Lecture 3: Matvecs and matmuls, memory hierarchy, Strassen algorithm

Recap of the previous lectures

Examples of peak performance

Flops –– floating point operations per second.

Giga = $2^{30} \approx 10^9$,
Tera = $2^{40} \approx 10^{12}$,
Peta = $2^{50} \approx 10^{15}$,
Exa = $2^{60} \approx 10^{18}$

What is the peak perfomance of:

  1. Modern CPU
  2. Modern GPU
  3. Largest supercomputer of the world?

Clock frequency of CPU vs. performance in flops

FLOPS = sockets (cores per socket) (number of clock cycles per second) * (number of floating point operations per cycle).

  1. Modern CPU (Intel Core i7) –– 400 Gflops
  2. Modern GPU (Nvidia Quadro RTX 8000) –– 16.3 Tflops single precision
  3. Largest supercomputer in the world –– 513.85 Pflops –– peak performanse

Matrix-by-vector multiplication (matvec)

-- TASK LIST --
[a] Summarize the lecture excerpt above in two sentences.
[b] Translate this sentence from the lecture excerpt into Spanish: "FLOPS = sockets (cores per socket) (number of clock cycles per second) * (number of floating point operations per cycle)."

-- INPUT DATA --
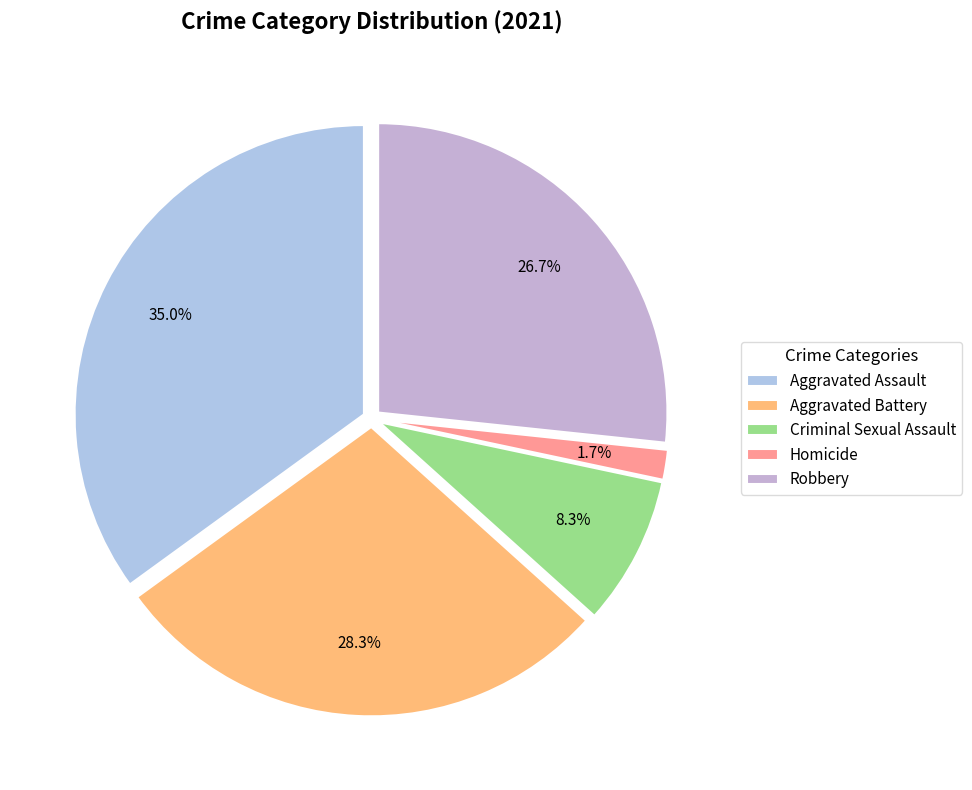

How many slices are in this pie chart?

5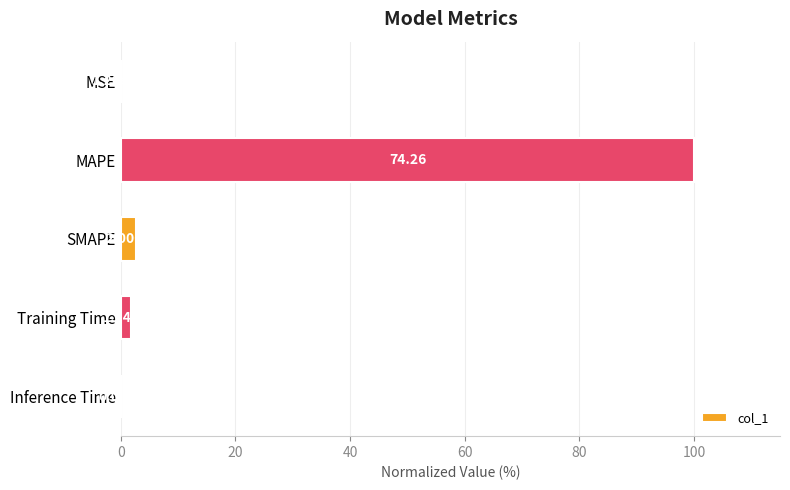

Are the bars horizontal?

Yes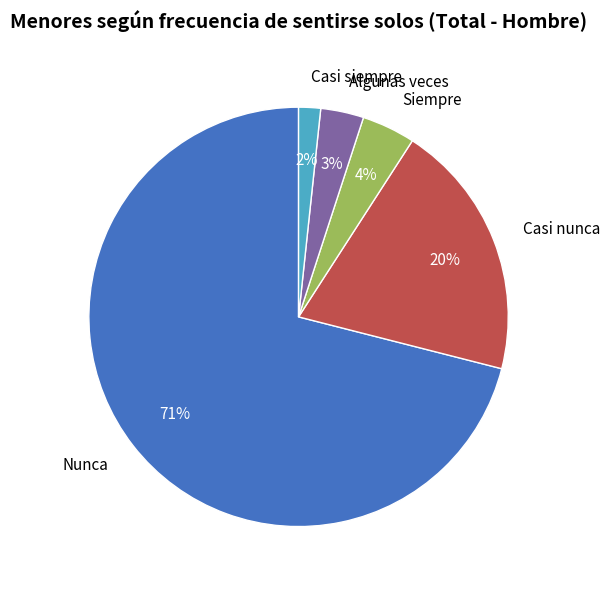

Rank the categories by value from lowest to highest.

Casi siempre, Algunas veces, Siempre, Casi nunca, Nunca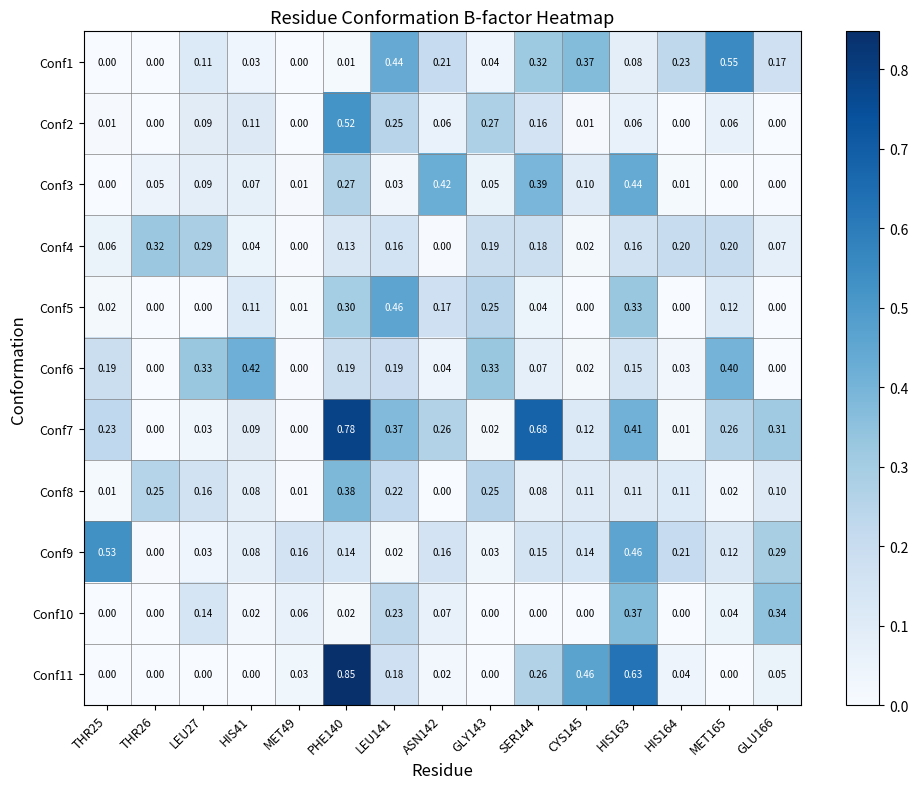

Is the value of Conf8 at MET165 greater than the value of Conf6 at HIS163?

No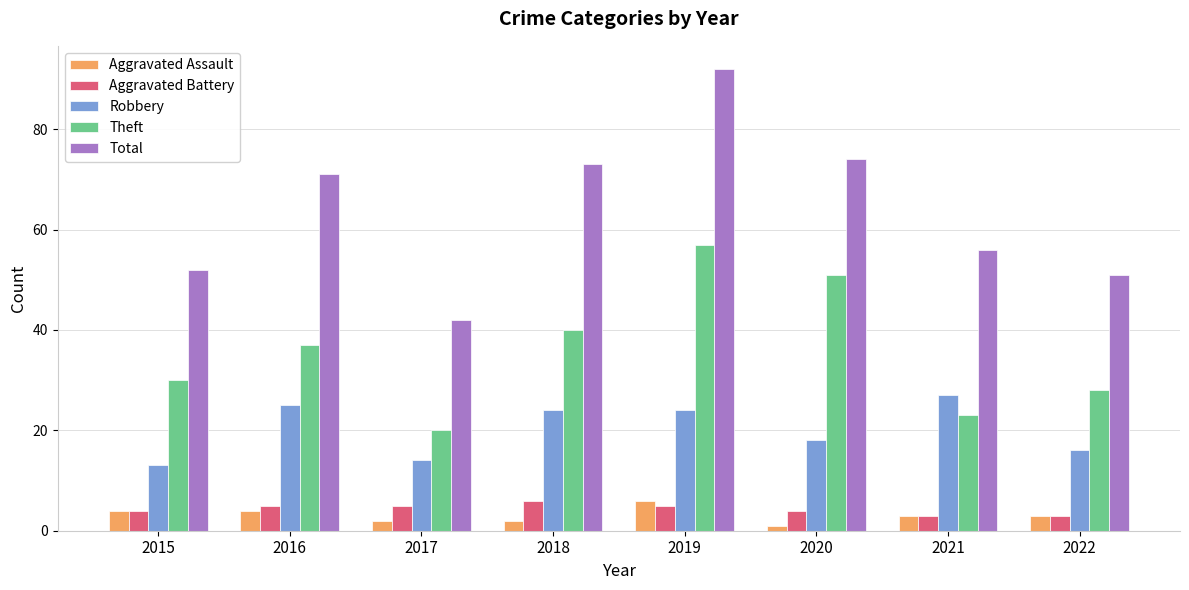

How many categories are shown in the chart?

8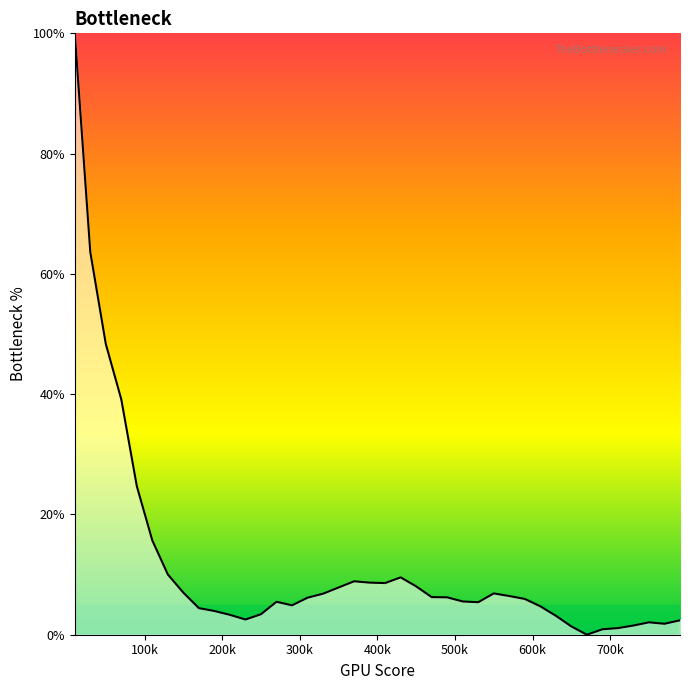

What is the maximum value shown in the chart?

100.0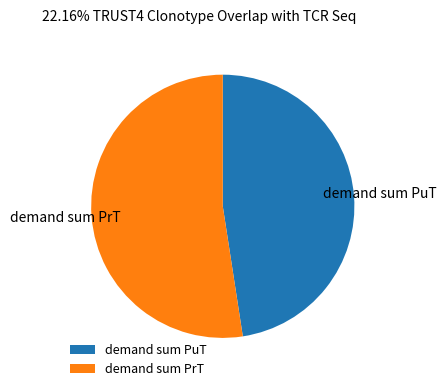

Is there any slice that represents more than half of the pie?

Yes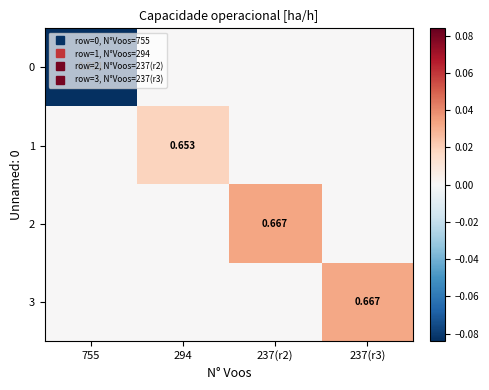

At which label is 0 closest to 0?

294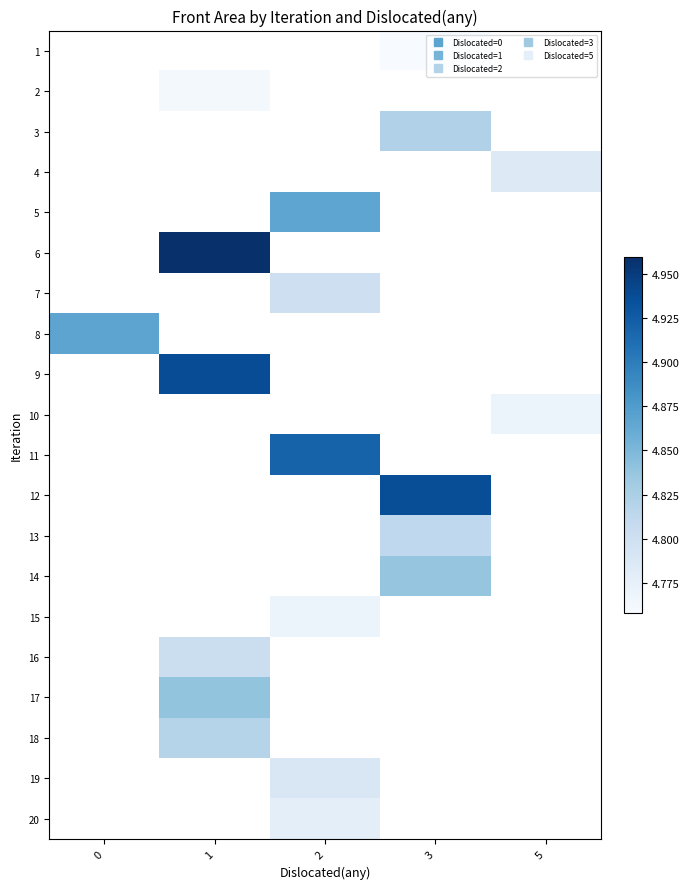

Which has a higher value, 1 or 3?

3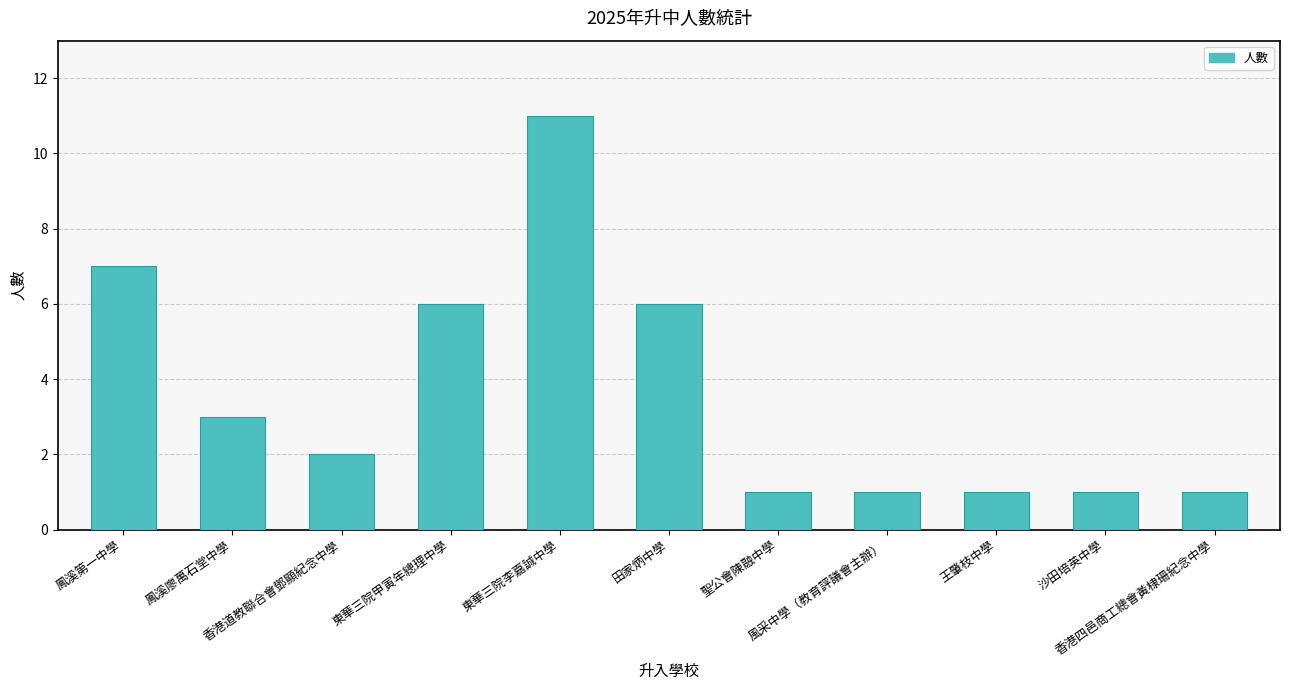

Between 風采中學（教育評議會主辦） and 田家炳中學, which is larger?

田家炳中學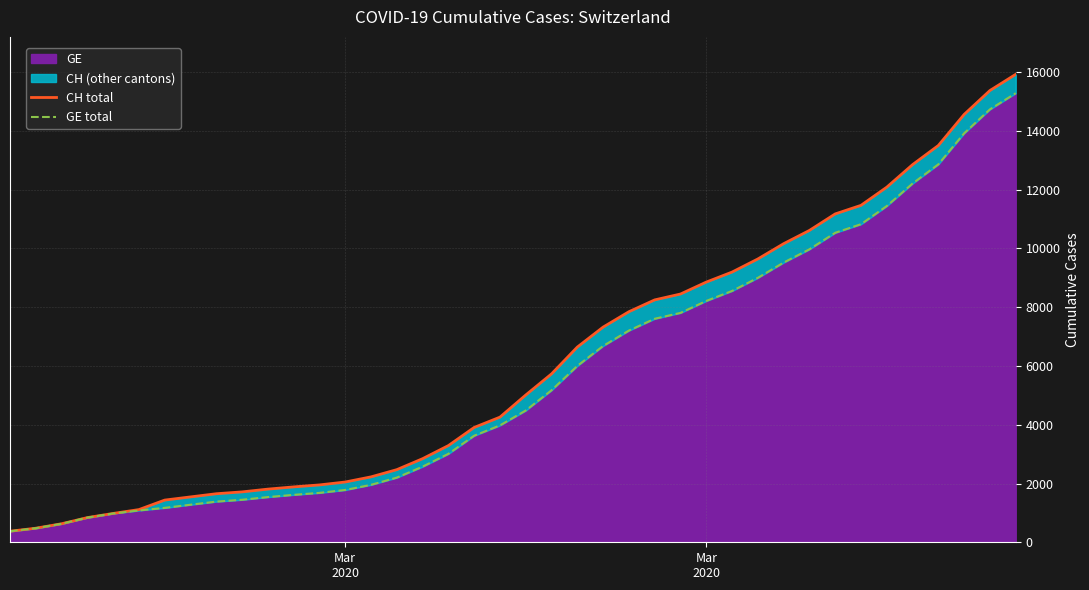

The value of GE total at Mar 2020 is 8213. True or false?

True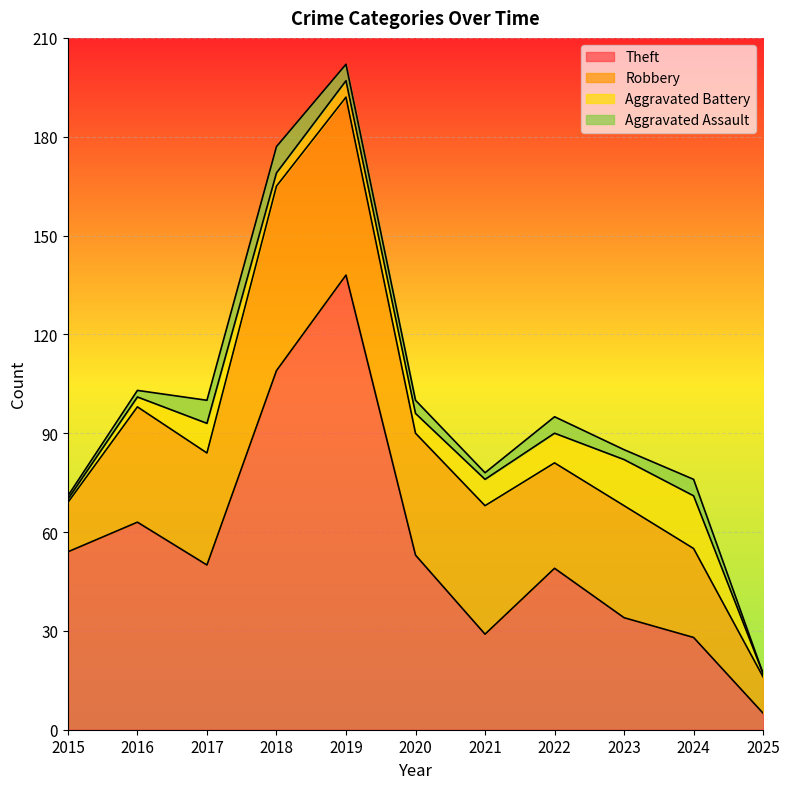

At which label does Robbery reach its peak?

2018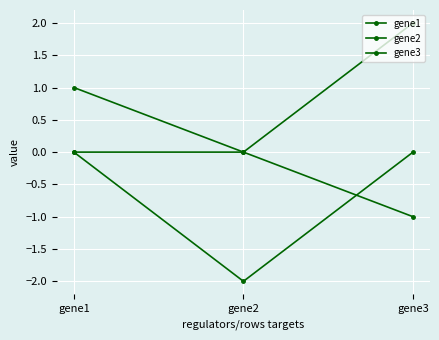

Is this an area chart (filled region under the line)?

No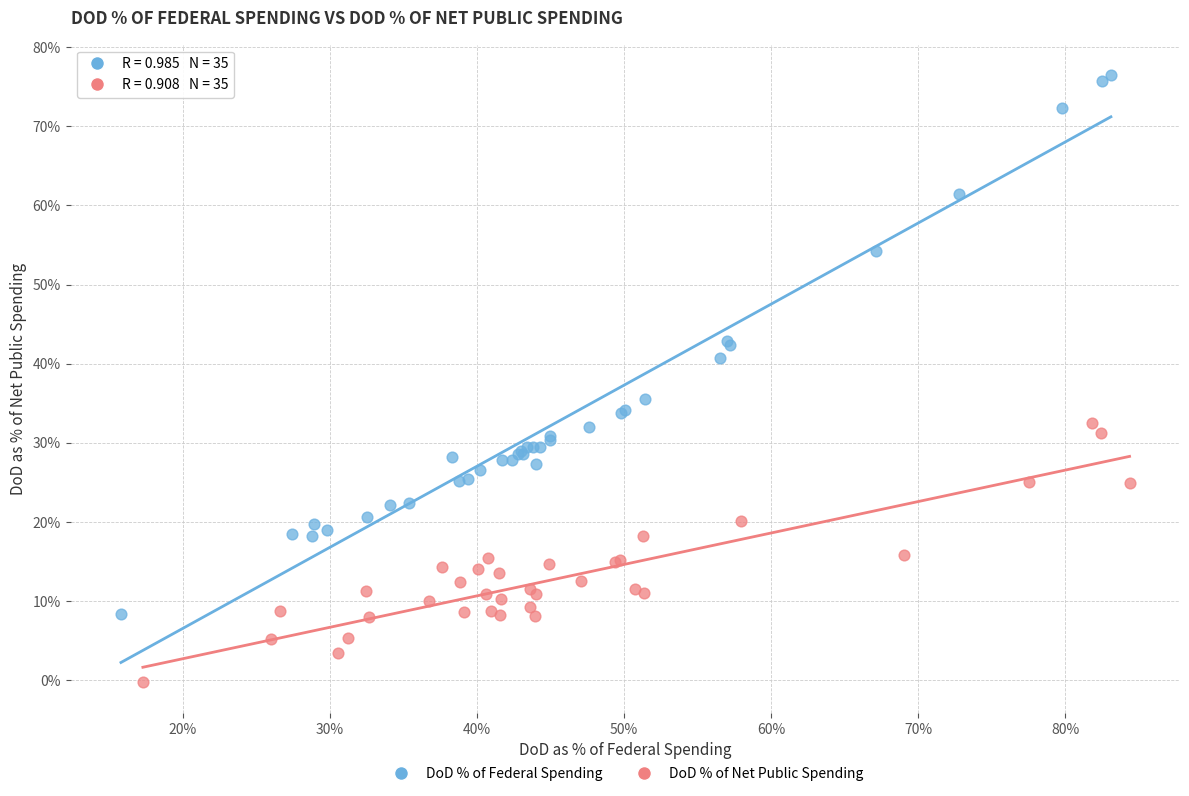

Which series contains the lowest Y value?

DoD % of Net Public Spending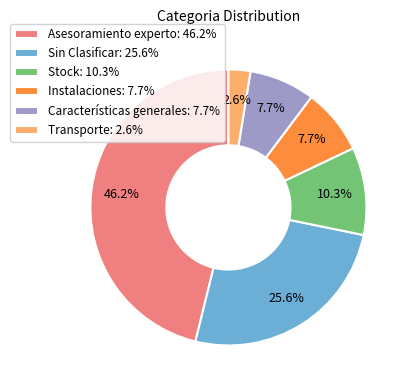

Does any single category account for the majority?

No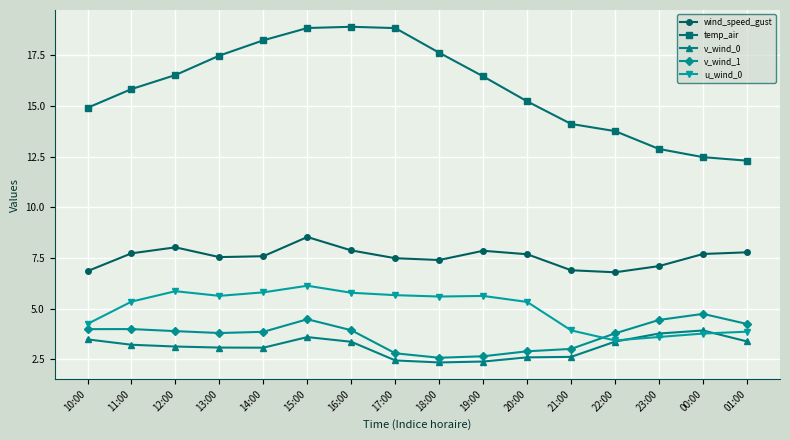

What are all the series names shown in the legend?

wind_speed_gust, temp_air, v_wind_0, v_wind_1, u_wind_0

-- SOLUTIONS --
[a] The lecture excerpt defines flops as floating point operations per second, explains the prefixes Giga through Exa as powers of two, and gives a formula that computes FLOPS from sockets, cores, clock cycles and operations per cycle. It then lists peak performance figures of 400 Gflops for a modern Intel Core i7 CPU, 16.3 Tflops single precision for an Nvidia Quadro RTX 8000 GPU, and 513.85 Pflops for the largest supercomputer in the world.

[b] FLOPS = sockets (núcleos por socket) (número de ciclos de reloj por segundo) * (número de operaciones de punto flotante por ciclo).